NATO announced a suspension of "all practical civilian and military cooperation" with Russia on Tuesday, condemning the country's "illegal" intervention in Ukraine as Moscow turned the financial screws on Kiev by hiking the cost of gas.

In a strongly worded statement, NATO foreign ministers meeting in Brussels said the Russian takeover of Crimea represented a "violation of Ukraine's sovereignty and territorial integrity." The military alliance also announced plans to bolster ties with other former Soviet states in eastern Europe.

The move came just hours after Russia sharply increased the price of natural gas to Ukraine, threatening to reclaim billions of dollars in previous discounts and raising the heat on Kiev's cash-strapped government.

State-controlled natural gas giant Gazprom said the company had set the price at $385.50 per 1,000 cubic meters for the second quarter, and withdrew December's discount that put the price of gas at $268.50 per 1,000 cubic meters, according to the company's Chief Executive Officer Alexei Miller.

That discount was part of a financial lifeline which Russian President Vladimir Putin offered to Ukraine's then-president, Viktor Yanukovich, after his decision to spurn a pact with the European Union in favor of closer ties with Moscow.
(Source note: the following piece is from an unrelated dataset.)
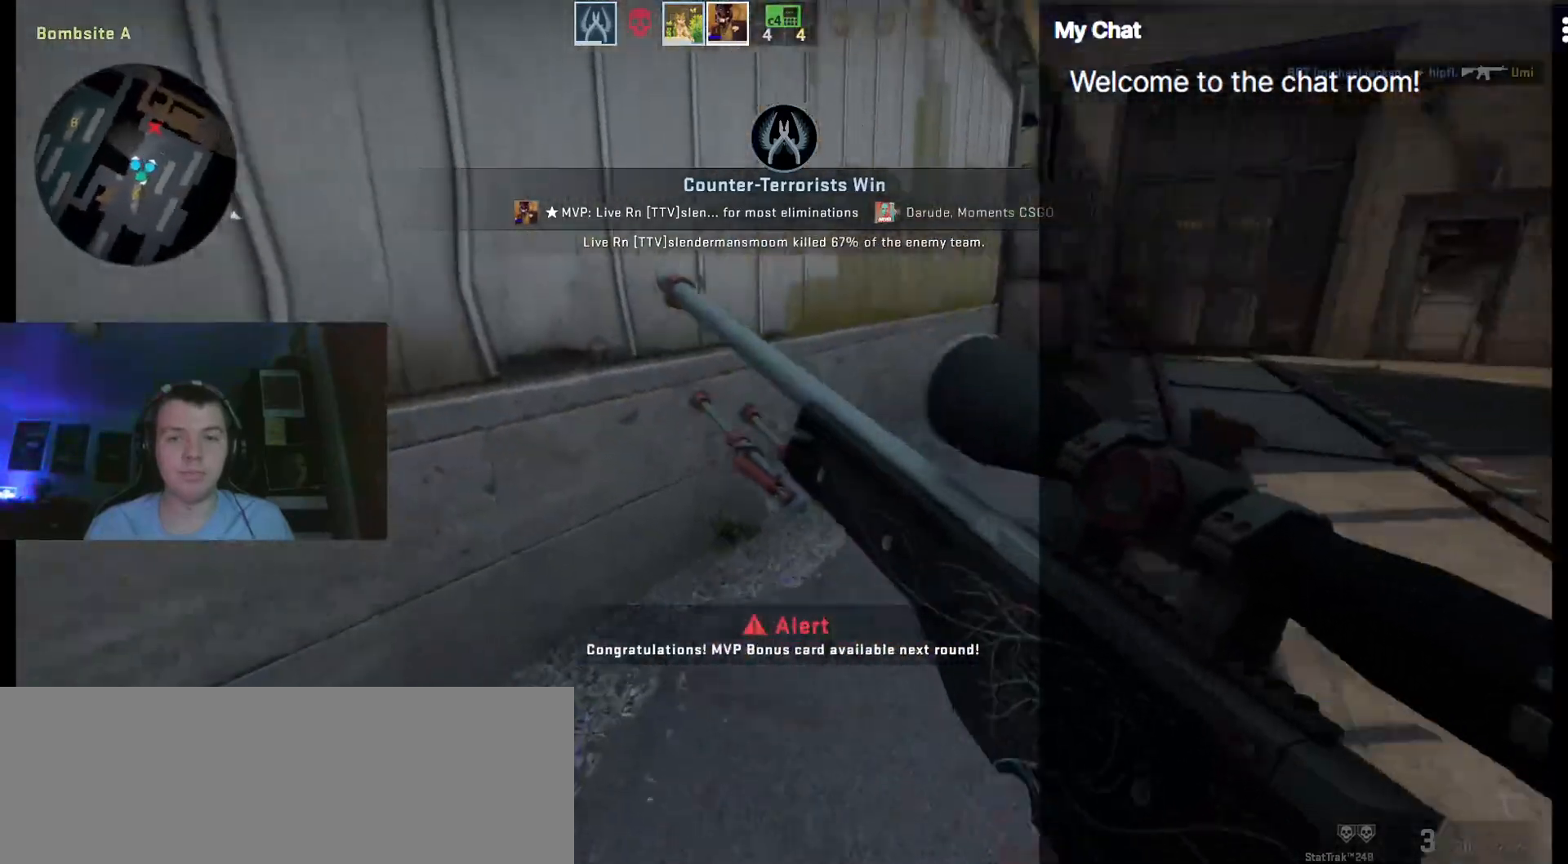
{"keys": ["d"], "events": [[33, "space", "up"], [367, "space", "down"], [500, "space", "up"]]}
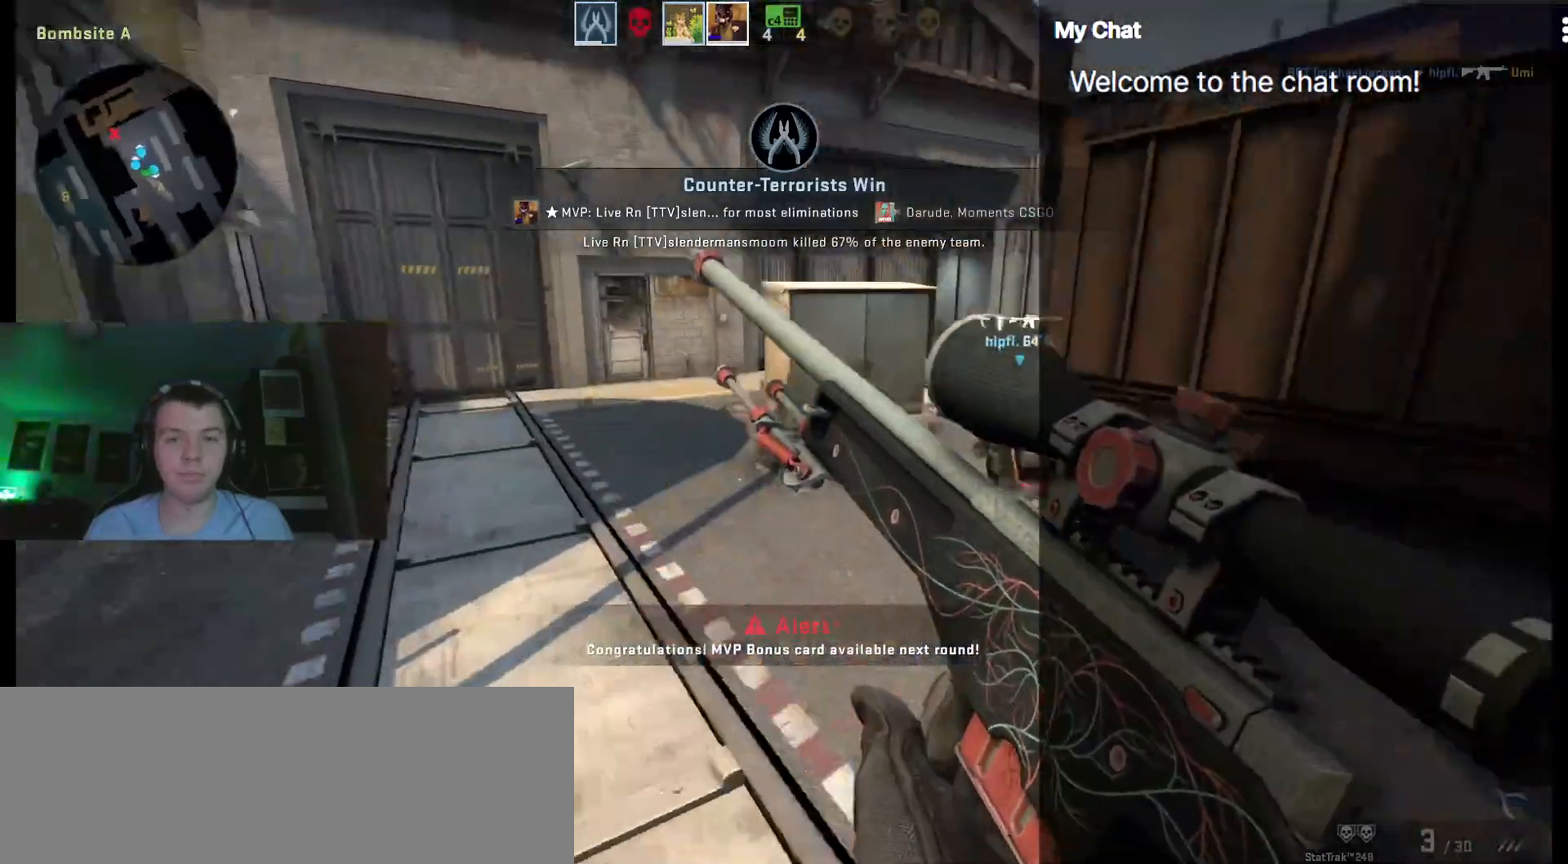
{"keys": ["q", "w"], "events": [[83, "a", "down"], [83, "d", "up"], [283, "a", "up"], [317, "q", "down"], [500, "w", "down"]]}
That decision fueled three months of protests which led eventually to Yanukovich fleeing to Russia in February.

Miller said Tuesday that the decision to charge a higher price in the second quarter was made because Ukraine has failed to pay off its debt for past supplies, which now stands at $1.7 billion.

On Monday, Russian President Vladimir Putin announced a partial withdrawal of troops from his country's border with eastern Ukraine. Russia had amassed nearly 40,000 troops along Ukraine's border a move that spurred fears that an invasion was imminent after Moscow annexed the Crimean peninsula earlier this year.

However, Putin and other officials have said that Russia has no intention of invading Ukraine. Russian Defense Minister Sergei Shoigu insisted Tuesday that the Kremlin wants a "political settlement that would take into account interests and rights of the entire Ukrainian people" and had no intention to threaten Ukraine's statehood.